- WHAT IS NEEDED -
Quote the lines below exactly, from the first line through the line that contains "போவதிலிருந்து".

begin

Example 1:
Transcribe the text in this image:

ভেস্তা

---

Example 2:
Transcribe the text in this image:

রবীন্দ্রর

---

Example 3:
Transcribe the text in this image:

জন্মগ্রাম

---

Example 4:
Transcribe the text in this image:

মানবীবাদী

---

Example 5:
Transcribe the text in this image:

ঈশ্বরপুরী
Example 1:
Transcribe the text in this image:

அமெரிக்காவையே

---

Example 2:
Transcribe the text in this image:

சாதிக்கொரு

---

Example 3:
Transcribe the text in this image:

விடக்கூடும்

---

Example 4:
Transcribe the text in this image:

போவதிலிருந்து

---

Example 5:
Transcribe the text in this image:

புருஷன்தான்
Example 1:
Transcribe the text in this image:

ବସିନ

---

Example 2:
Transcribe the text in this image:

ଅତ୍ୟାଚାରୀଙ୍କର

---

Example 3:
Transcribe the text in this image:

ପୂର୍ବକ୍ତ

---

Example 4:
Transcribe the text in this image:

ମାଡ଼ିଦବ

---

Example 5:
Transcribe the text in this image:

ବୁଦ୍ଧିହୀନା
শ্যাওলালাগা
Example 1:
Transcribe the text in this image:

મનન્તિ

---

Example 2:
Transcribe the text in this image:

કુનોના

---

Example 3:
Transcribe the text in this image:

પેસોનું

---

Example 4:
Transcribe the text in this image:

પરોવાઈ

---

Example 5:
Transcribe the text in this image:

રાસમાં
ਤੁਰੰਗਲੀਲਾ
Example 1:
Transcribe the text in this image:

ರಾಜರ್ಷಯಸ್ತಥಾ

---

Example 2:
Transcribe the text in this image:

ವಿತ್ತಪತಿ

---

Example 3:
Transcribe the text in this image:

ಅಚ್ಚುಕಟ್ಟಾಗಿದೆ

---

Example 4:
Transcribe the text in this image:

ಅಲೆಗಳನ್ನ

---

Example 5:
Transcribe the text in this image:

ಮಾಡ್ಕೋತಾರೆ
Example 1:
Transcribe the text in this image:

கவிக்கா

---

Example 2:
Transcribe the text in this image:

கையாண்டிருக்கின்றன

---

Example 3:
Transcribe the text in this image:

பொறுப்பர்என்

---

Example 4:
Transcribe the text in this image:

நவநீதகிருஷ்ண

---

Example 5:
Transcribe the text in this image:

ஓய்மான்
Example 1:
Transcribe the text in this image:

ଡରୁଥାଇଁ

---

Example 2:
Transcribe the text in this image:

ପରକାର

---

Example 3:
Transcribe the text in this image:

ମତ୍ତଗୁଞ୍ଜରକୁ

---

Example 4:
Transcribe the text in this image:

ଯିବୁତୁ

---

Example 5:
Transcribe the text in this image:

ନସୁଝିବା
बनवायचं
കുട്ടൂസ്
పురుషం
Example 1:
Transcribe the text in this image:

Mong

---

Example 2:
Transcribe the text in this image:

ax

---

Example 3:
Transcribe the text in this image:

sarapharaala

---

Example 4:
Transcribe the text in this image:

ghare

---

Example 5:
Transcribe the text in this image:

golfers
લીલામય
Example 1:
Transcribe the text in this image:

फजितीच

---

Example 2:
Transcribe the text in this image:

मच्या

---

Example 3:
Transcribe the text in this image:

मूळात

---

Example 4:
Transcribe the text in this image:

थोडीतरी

end

- COMPLETED EXERCISE -
Example 1:
Transcribe the text in this image:

ভেস্তা

---

Example 2:
Transcribe the text in this image:

রবীন্দ্রর

---

Example 3:
Transcribe the text in this image:

জন্মগ্রাম

---

Example 4:
Transcribe the text in this image:

মানবীবাদী

---

Example 5:
Transcribe the text in this image:

ঈশ্বরপুরী
Example 1:
Transcribe the text in this image:

அமெரிக்காவையே

---

Example 2:
Transcribe the text in this image:

சாதிக்கொரு

---

Example 3:
Transcribe the text in this image:

விடக்கூடும்

---

Example 4:
Transcribe the text in this image:

போவதிலிருந்து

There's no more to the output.